Datçalılar yat limanı inşaat alanı önünde bir araya gelerek açıklama yaptı. MUÇEP Datça Meclisi’nden Aydın Bodur, yat limanının zararlarının bilinerek ÇED onayı verildiğini belirtti. Bodur, “Şimdi yeni bir aşamadayız. Büyükşehir Belediyesi davacı oldu… Datça Belediyesi davacı oldu… Yaşam savunucuları davacı oldu. Datçalılar davacı oldu... Şimdi haklarımızı mahkemelerde arıyoruz. İtirazlarımıza devam ediyoruz. Çünkü zarar görüyoruz. Sadece biz değil, miras bıraktığımızı söylediğimiz çocuklarımız da zarar görüyor. Seçilen alan, korunan alan sınırları içinde, denizin temiz, balığın bol olduğu bir sayfiye alanıydı. Sadece insanlar değil, orada yaşayan bitki örtüsü, toprak, sahil, denizimiz, kıyılarımız, midyesi, sübyesi, denizi havayı temizleyen deniz çayırları, yosunlar tüm canlılar… Az ötede kent parkımız, Ilıca Göletimiz, tarihi kalıntılarımız, korunması gereken tüm doğal ve kültürel varlıklarımız hepsi tehdit altında” dedi.

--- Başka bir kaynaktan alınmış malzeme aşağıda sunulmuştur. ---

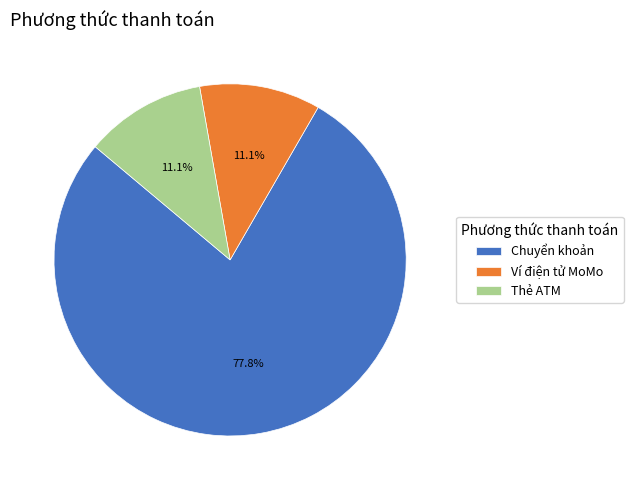

How much of the chart is everything except Chuyển khoản?

22.2%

Verilecek zararların saymakla bitmediğini vurgulayan Bodur, “Değer mi bile bile bu zararların müsebbibi olmaya? Kim inanır gerçekleri bu kadar eğip bükenlerin koruma amaçlı iş yapacağına? Çevre, Şehircilik ve İklim Değişikliği Bakanlığı asıl görevini unutup, tüm kültürel ve doğal değerlerimizle birlikte yaşadığımız çevreyi korumayı hep gözden kaçırıyor. Rant peşinde, inşaat peşinde koşuyor. Doğal yaşam alanlarımızı yeni satılacak, inşaat yapılacak inşaat arsaları olarak görüyor. Yaşam alanlarımızı yap-işlet-devret mantığıyla hep zenginlere peşkeş çekiyor. Yaşama değil, ölüme davet çıkarıyor. Bu kez mahkemelerden sesleniyoruz, projede belirtilen büyüklükte bir yat limanı, Topan Adayı, denizdeki balığı nasıl bitirdiyse, Datça’nın denizini de, denizdeki çayırlarını da, tehdit altındaki türlerini de, plajını da, kıyılarını da, tüm ekolojik sisteme verdiği zararlarla çocuklarımızın geleceğini de bitirecek. Datça’da yaşamı savunanlar olarak tüm Datçalılar için, Datça için, Yerküre için sadece adalet talep ediyoruz, umut ediyoruz” diye konuştu. Yat limanının yapılmasını isteyenler de bir araya gelerek bir açıklama yaptı. Yapılan açıklamada, “Bu proje Datça’nın gelişimi için faydalı olacak bir projeden öte, zaruret haline gelmiş ve ihtiyacı karşılayacak bir proje niteliğindedir. Antik liman kenti olan Datça Yarımadası’nın merkezinde tekne bağlayacak yalnızca küçük bir balıkçı barınağı olmasını karikatürize bir durum olarak görüyor, deniz medeniyettir diyoruz” denildi.